そもそももっと遡るのではないか。弥生時代や縄文時代にすでに人が暮らしていたとしても驚くに当たらない。
神明の前身があったとして、それがどんな神を祀る社だったのかは分からない。
最初にこの地にやってきたのはどんな人たちだったのだろう。
中世に近藤氏がいたということは、それ以前に関係者がいたということだろう。上にも書いたように、近藤氏は尾張氏本家に近い筋の人たちと聞いている。
傍示本城は加藤家が治めていたという話もあって、加藤といえば熱田の加藤家を思い浮かべる。
この加藤家は織田家とも近しい関係で、尾張における人質時代の竹千代(後の徳川家康)を預かっていたのが加藤図書助だった。
信長が桶狭間へ向かうとき、熱田社に戦勝祈願の酒を届けたのも加藤家だ。
懸仏にあるように近藤義行が藤原義行を名乗っていたとしたら、藤原と姻戚関係にあったということだろう。
熱田の藤原といえば、熱田社大宮司家を尾張氏から引き継いだのが藤原南家の藤原季範で、この季範の娘が源頼朝の母なので、源氏ともつながる。
熱田とのつながりを示すことがもう一つある。それは昭和時代の春日社の宮司が野々山正彦氏だったことだ。
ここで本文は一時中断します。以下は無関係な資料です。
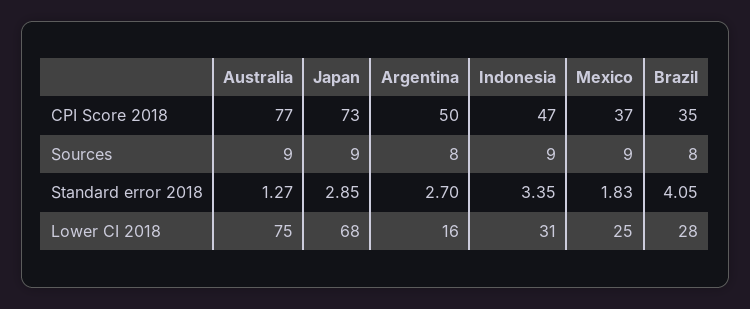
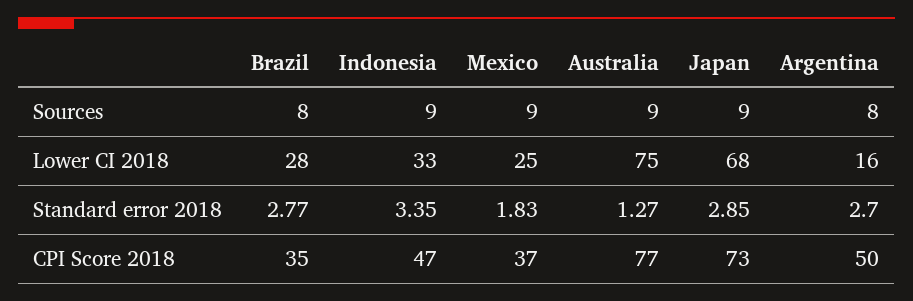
Brazil, Standard error 2018: 4.05 -> 2.77
Indonesia, Lower CI 2018: 31 -> 33

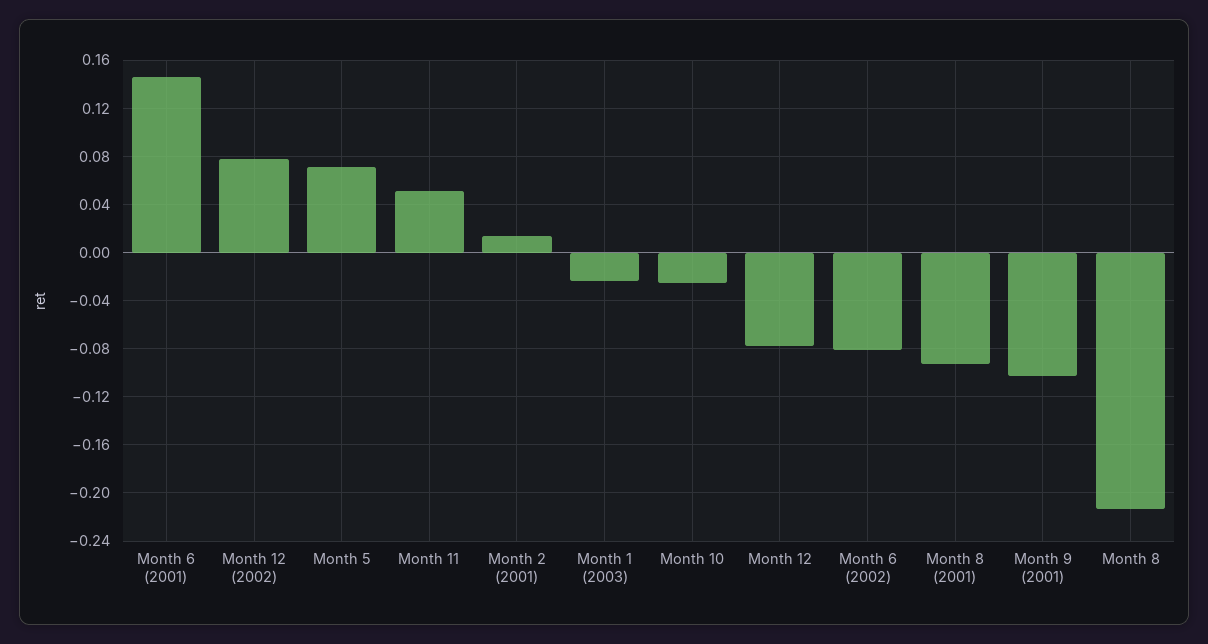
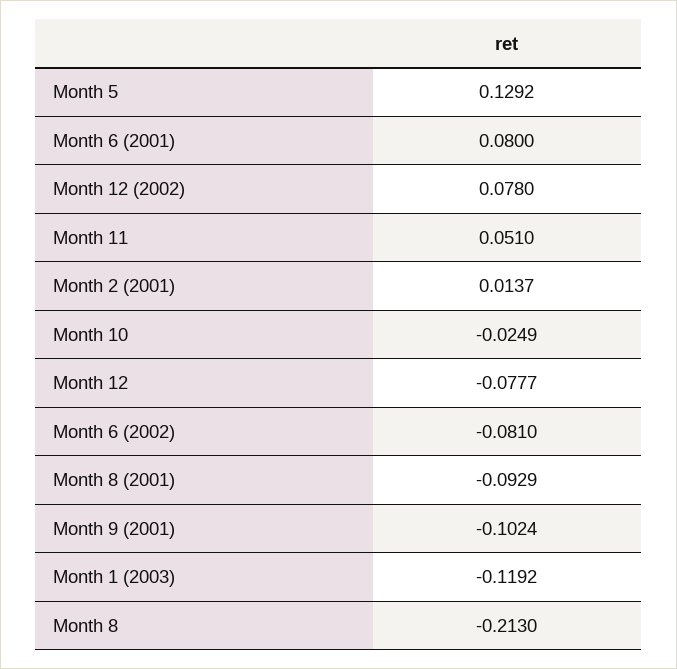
Month 6 (2001): 0.145 -> 0.08
Month 5: 0.07 -> 0.1292
Month 1 (2003): -0.025 -> -0.1192

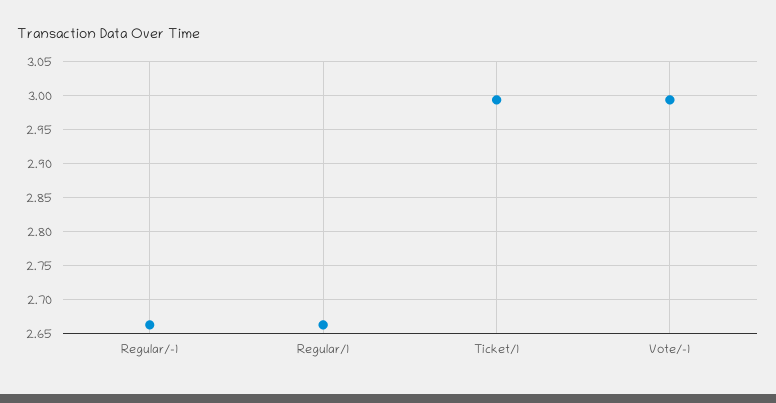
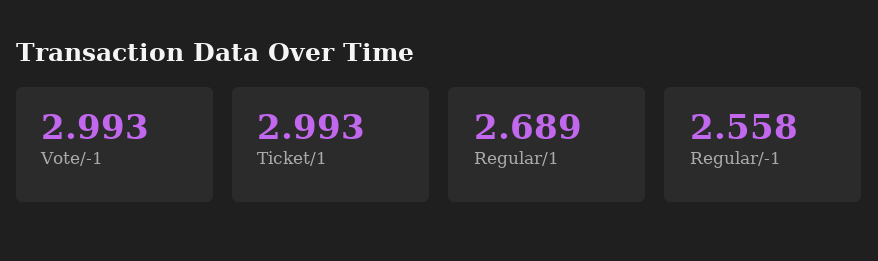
Regular/-1: 2.66 -> 2.558
Regular/1: 2.66 -> 2.689

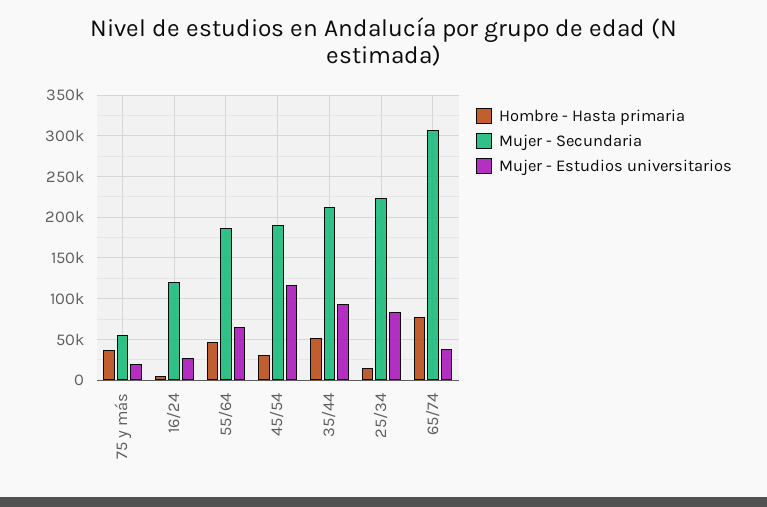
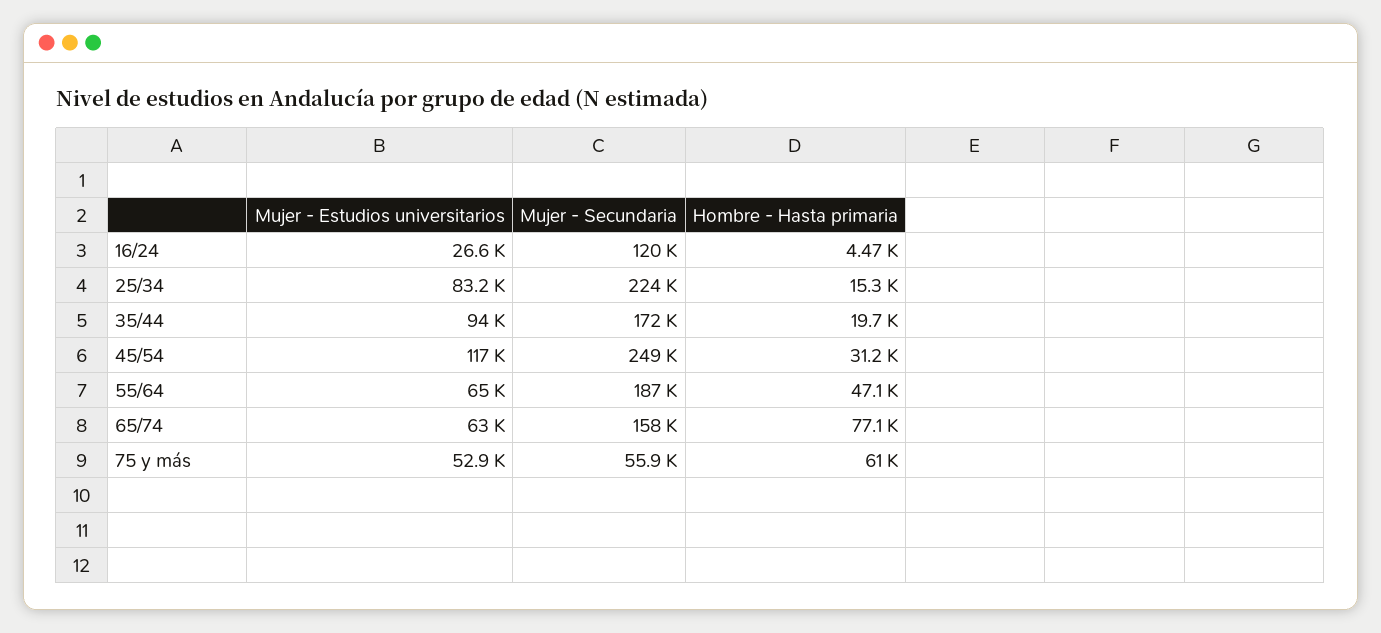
Hombre - Hasta primaria, 75 y más: 40000 -> 61000
Mujer - Estudios universitarios, 75 y más: 20000 -> 52900
Mujer - Secundaria, 45/54: 190000 -> 249000
Hombre - Hasta primaria, 35/44: 50000 -> 19700
Mujer - Secundaria, 35/44: 210000 -> 172000
Mujer - Secundaria, 65/74: 310000 -> 158000
Mujer - Estudios universitarios, 65/74: 40000 -> 63000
日進や東郷町のほとんどの神社の宮司を加藤家が独占していたのに、傍示本と部田の春日社だけは野々山正彦氏で、この人は熱田の宮司で、景清社なども兼務していた。
現在はどうなっているのか分からないのだけど、傍示本や部田は古くから熱田との関係があったのだろうと思う。
以上のことからして、東郷町のエリアはもともと尾張氏が開拓した土地と考えられる。
姻戚関係が複雑に入り交じっているものの、尾張氏色が強いように思う。
言い方を変えれば、三河色は弱いということだ。
ただ、東郷(統合)だったり、和合だったり、諸輪だったり、豊明だったり、尾張と三河の合体を思わせる地名が多いことからすると、どこかで三河も入り込んできているのだろう。
最後にもう一つ、疑問を呈しておくと、どうして春日社だったのか、ということだ。
東郷町に現存する8社のうち3社が春日社なので、春日社の存在感が大きくなっている。
春日神といえば、鹿島であり、大和という印象が強いのだけど、もともとは尾張の二宮が発祥と聞いている。
現在の春日井市はかつては春日部などといっていた。
そのあたりとのつながりが見えると、また何か違うことが分かるかもしれない。